Number of parameters and FLOPS in ONNX and TensorRT model

Does number of parameters and FLOPS (float operations per second) change when convert a model from PyTorch to ONNX or TensorRT format?

Solution

I don't think Anvar's post answered OP's question thoroughly so I did a little bit of research. Some general info before the answers to the questions as I believe OP hasn't understood fully what TensorRT and ONNX optimizations happen during the conversion from PyTorch format.

Both conversions, Pytorch to ONNX and ONNX to TensorRT increase the performance of the model by using several different optimizations. The tools actually print you information about what they do if you choose the verbose flag for them.

The preferred way to convert a Pytorch model to TensorRT is to use Torch-TensorRT as explained here.
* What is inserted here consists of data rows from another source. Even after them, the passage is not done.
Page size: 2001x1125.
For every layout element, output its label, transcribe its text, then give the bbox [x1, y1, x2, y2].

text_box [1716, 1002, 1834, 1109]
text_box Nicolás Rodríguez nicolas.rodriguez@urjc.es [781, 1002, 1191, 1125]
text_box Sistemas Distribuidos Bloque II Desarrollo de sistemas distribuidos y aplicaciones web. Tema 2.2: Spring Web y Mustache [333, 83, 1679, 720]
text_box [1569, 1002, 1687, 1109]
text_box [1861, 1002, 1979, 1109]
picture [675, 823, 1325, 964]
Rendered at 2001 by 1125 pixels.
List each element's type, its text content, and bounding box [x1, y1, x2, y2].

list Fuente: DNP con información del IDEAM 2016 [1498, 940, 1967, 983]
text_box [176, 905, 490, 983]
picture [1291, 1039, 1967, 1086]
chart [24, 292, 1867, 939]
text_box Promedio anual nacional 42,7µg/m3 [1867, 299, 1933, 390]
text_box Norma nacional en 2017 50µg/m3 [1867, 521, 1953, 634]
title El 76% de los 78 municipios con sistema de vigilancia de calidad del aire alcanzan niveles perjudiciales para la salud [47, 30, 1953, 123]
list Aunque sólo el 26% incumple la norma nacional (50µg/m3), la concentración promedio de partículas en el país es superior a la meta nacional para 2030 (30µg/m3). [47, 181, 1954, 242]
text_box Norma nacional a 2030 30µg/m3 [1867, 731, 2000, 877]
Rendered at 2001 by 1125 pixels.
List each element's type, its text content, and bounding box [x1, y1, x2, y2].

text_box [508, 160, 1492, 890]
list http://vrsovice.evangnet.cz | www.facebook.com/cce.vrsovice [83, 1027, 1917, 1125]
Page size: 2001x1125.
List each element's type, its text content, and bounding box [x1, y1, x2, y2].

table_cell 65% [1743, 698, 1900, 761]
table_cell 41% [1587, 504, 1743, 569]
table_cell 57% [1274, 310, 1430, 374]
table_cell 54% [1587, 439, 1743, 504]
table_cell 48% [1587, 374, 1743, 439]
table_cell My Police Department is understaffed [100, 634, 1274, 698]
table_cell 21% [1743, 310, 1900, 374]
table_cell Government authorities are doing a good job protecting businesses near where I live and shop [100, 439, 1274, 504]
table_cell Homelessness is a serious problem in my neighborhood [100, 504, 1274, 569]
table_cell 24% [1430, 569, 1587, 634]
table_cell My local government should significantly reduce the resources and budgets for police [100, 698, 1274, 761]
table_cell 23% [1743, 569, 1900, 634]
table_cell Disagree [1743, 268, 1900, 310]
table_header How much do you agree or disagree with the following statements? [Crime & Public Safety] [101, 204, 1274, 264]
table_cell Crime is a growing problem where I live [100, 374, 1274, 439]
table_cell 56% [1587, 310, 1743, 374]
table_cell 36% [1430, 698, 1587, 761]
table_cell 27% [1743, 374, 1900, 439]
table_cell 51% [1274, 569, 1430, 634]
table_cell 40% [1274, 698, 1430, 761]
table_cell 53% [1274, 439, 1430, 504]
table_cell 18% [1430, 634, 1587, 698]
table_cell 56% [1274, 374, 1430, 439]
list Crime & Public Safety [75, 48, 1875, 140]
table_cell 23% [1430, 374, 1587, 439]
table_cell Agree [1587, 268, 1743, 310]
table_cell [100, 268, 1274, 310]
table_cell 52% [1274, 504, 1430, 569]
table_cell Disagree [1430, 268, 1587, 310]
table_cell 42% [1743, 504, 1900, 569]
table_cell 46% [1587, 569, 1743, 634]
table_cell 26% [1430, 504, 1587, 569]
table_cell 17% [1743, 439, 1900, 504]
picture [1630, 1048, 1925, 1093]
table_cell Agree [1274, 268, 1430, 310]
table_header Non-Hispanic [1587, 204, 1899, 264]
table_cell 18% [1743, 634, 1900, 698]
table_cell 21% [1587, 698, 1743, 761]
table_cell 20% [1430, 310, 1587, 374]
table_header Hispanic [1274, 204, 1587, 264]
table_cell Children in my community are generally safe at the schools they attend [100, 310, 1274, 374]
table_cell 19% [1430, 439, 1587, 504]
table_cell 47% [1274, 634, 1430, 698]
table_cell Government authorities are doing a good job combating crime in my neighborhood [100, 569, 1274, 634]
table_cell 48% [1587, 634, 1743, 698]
TensorRT fuses layers and tensors in the model graph, it then uses a large kernel library to select implementations that perform best on the target GPU.

ONNX runtime offers mostly graph optimizations such as graph simplifications and node fusions to improve performance.

1. Does the number of parameters change when converting a PyTorch model to ONNX or TensorRT?

No: even though the layers are fused the number of parameters does not decrease unless there are some redundant branches in the model.

I tested this by downloading the yolov5s.onnx model here. The original model has 7.2M parameters according to the repository authors. Then I used this tool to count the number of parameters in the yolov5.onnx model and got 7225917 as a result. Thus, onnx conversion did not reduce the amount of parameters.

I was not able to get as elaborate information for TensorRT model but you can get layer information using trtexec. There is a recent question about this but there are no answers yet.

2. Does the number of FLOPS change when converting a PyTorch model to ONNX or TensorRT?

According to this post, no.